On Wednesday the Central Bank (BCRA) issued a special decree so that all export revenues generated by both mining and energy sectors remain in Argentina to be negotiated at the local foreign exchange market.
The measure was ratified by the national government through decree 1,722/2011 published in the Official Gazette, and aims to flood the local markets with fresh dollars in an attempt to control both late high demand of the US currency, and growing inflation.
Likewise the decree leaves without effect decree number 753 signed in 2004 by former President Néstor Kirchner authorizing mining and oil and gas companies to take their export revenues overseas, and shadowing decree 2,581 signed in 1964 by former President Arturo Illia (Radical Party) ordering energy companies to place all export revenues within the local market.
The decree, signed by President Cristina Fernández de Kirchner, Chief of Staff Aníbal Fernández, and Economy Minister Amado Boudou, establishes that “all foreign currency revenues obtained from exports made by mining and oil and gas companies must be negotiated within the local foreign exchange market.”
Furthermore, the decree explains that it seeks to achieve an equal treatment for all industries within the country.
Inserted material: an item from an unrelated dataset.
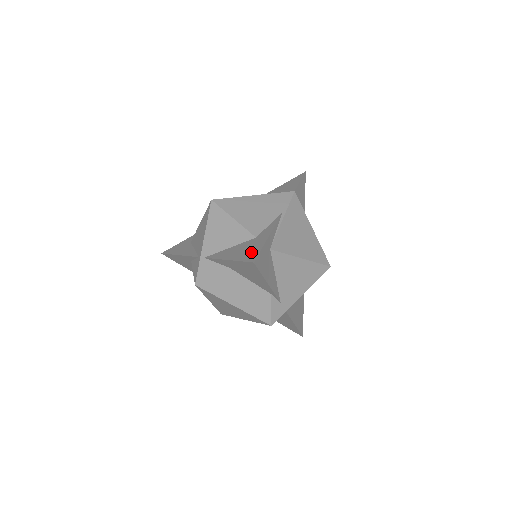
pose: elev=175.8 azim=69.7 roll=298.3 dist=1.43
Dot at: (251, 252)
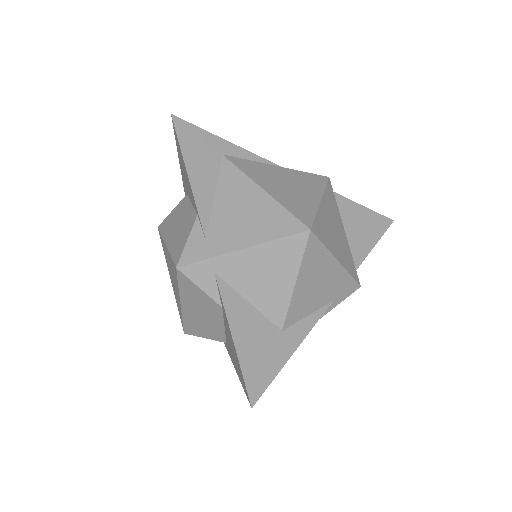
Dot at: occluded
Thus, mining and energy companies will receive same treatment as the agricultural sector in terms of being force to leave all export revenues within the country.
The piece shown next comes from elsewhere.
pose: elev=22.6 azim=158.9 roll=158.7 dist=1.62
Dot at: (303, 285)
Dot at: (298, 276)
Sources have estimated the measure will represent a boost of between 3 and 4 billion dollars.
In the build up to last Sunday’s election many Argentines turned to convert their savings in dollars, and it is estimated that the BCRA lost 3 billion dollars in reserves. However this is only the tip of the iceberg of a major drain in capital outflow that economists have estimated in 20 billion dollars so far this year, and 73 billion in the last four years.
Although the Argentine economy has been booming many agents feel the government is increasingly intervening in the economy, costs are soaring under pressure from strong unions and an adjustment to the whole system of subsidies to public utilities services, which absorbs billions of dollars is anticipated.